Indeed. You don't buy reg, torr, knocks etc because of sensible sane logic. It is all about 'handfeel' and bling. Completely unnecessary and yet utterly essential!


----------



## Daren (Jan 16, 2012)

urbanbumpkin said:


> +1 for the Torr too


+2 for the Torr.

I've also got a knock which has been relegated to the weight for my grinder chute (no bean hopper for me)


----------



## Vikki (Sep 19, 2013)

Hi All, I'm just starting out and wondering which tamper to buy to fit the silvia standard 58mm baskets. Reading all of your views have been really helpful. Forgive me for my ignorance but can anyone explain why choose a curved base of a flat base?


----------



## coffeechap (Apr 5, 2012)

I will try,

A curve base creates a slightly better seal as it pushes more coffee to the edges thus making it thicker at the point where it is most vulnerable to channelling which is down the edge of the basket. If you nutate then you should really be using a convex as it's impact on the coffee bed is softer and improves the resulting shot.

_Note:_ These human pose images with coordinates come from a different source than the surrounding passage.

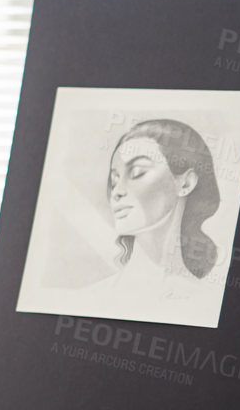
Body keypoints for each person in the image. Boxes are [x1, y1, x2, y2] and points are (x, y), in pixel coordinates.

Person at [92, 117, 228, 322]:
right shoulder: (92, 298)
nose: (117, 192)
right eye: (114, 179)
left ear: (186, 184)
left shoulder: (208, 305)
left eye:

Some of it will just come down to plain preference, VST advise a flat tamp, but I seem to get more consistent extractions from my curve based tampers with a VST.


----------



## Vikki (Sep 19, 2013)

coffeechap said:


> I will try,
> 
> A curve base creates a slightly better seal as it pushes more coffee to the edges thus making it thicker at the point where it is most vulnerable to channelling which is down the edge of the basket. If you nutate then you should really be using a convex as it's impact on the coffee bed is softer and improves the resulting shot. Some of it will just come down to plain preference, VST advise a flat tamp, but I seem to get more consistent extractions from my curve based tampers with a VST.

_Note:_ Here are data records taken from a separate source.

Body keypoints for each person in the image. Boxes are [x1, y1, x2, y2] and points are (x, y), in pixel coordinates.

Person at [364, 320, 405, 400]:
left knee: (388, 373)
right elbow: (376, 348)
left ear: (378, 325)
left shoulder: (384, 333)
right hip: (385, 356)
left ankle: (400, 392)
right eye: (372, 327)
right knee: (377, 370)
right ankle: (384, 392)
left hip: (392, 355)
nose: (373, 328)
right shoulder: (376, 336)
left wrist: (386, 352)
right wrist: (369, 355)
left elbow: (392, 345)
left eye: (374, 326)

 Thank you coffeechap, I have a better understanding now. I don't have a VST basket, do you recommend I invest in one, or shall I practice with the original Sylvia v3 baskets first. I shall definitely invest in a new tamper though, lots of favouritism towards Torr tampers which is tempting me!


----------



## kikapu (Nov 18, 2012)

coffeechap said:


> I will try,
> 
> A curve base creates a slightly better seal as it pushes more coffee to the edges thus making it thicker at the point where it is most vulnerable to channelling which is down the edge of the basket. If you nutate then you should really be using a convex as it's impact on the coffee bed is softer and improves the resulting shot. Some of it will just come down to plain preference, VST advise a flat tamp, but I seem to get more consistent extractions from my curve based tampers with a VST.

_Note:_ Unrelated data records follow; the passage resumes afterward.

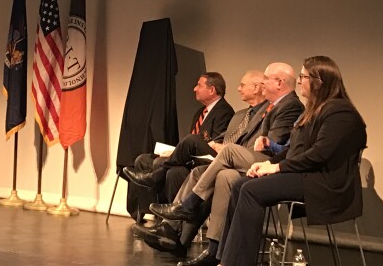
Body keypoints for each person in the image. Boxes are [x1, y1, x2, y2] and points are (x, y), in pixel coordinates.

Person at [141, 64, 303, 261]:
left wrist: (262, 143)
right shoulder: (269, 107)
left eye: (266, 79)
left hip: (268, 162)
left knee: (227, 150)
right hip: (246, 161)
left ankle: (189, 204)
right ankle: (198, 246)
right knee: (213, 173)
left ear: (279, 83)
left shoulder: (290, 105)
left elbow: (272, 145)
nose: (263, 83)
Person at [217, 56, 367, 266]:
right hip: (306, 175)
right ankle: (226, 258)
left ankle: (236, 263)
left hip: (324, 183)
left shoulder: (340, 112)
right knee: (241, 184)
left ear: (319, 81)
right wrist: (267, 164)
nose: (298, 81)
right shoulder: (314, 110)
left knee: (252, 191)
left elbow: (319, 155)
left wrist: (277, 167)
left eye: (303, 76)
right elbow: (293, 151)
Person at [123, 72, 234, 205]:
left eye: (199, 85)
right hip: (188, 157)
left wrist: (180, 154)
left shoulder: (225, 112)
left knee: (169, 169)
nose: (194, 89)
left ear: (211, 90)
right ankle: (147, 210)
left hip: (202, 162)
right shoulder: (200, 112)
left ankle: (168, 214)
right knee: (142, 160)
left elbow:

Coffeechap let us know how to order the Torr







thanks


----------



## coffeechap (Apr 5, 2012)

No probs will do


----------



## Milesy (Mar 8, 2012)

I have a simple Knock VST tamper and it fits like a glove with my VST basket. It is also important for me to support UK industry and manufacturers where I can.


----------



## kikapu (Nov 18, 2012)

Torr tamper has arrived very pleased with it! Thanks coffeechap. One less excuse for my poor espresso attempts


----------



## Yes Row (Jan 23, 2013)

Milsey, that's a nice cup, what make is it. Looks really thick walled


----------



## GS11 (Feb 20, 2013)

Torr Palisander Classic arrived today. 58.4mm, went for Plan 2 convex base. Very nice piece of kit many thanks coffeechap.

View attachment 4109


Shown here next to a 58mm Motta


----------



## Daren (Jan 16, 2012)

Good to see the secret weapons arrived. How are you finding it?

It looks lovely by the way.


----------



## GS11 (Feb 20, 2013)

Daren said:


> Good to see the secret weapons arrived. How are you finding it?
> 
> It looks lovely by the way.


Very nice fit in palm of hand. Chunkier top to the handle and slightly taller than the motta. 10g lighter. Should be a nice fit for my vst basket and will be trying it out shortly.


----------



## kikapu (Nov 18, 2012)

GS11 said:


> Very nice fit in palm of hand. Chunkier top to the handle and slightly taller than the motta. 10g lighter. Should be a nice fit for my vst basket and will be trying it out shortly.


 It certainly will be a much better fit in the VST! .4 makes a lot of difference


----------



## GS11 (Feb 20, 2013)

kikapu said:


> It certainly will be a much better fit in the VST! .4 makes a lot of difference


Thanks yes agreed:good:. Huge improved fit compared to my 58mm motta. Sits nicely in relation to top of vst basket and much easier to check level puck then with the motta which has a chamfered top to base.


----------



## brianj (May 19, 2014)

hi coffechap, are you still selling these and are both flat and convex bottom types available?


----------



## Mrboots2u (May 10, 2013)

brianj said:


> hi coffechap, are you still selling these and are both flat and convex bottom types available?


There is a torr thread going on elsewhere on the forum have a look not here for what is available currently...


----------



## coffeechap (Apr 5, 2012)

Yes and yes !!!!!


----------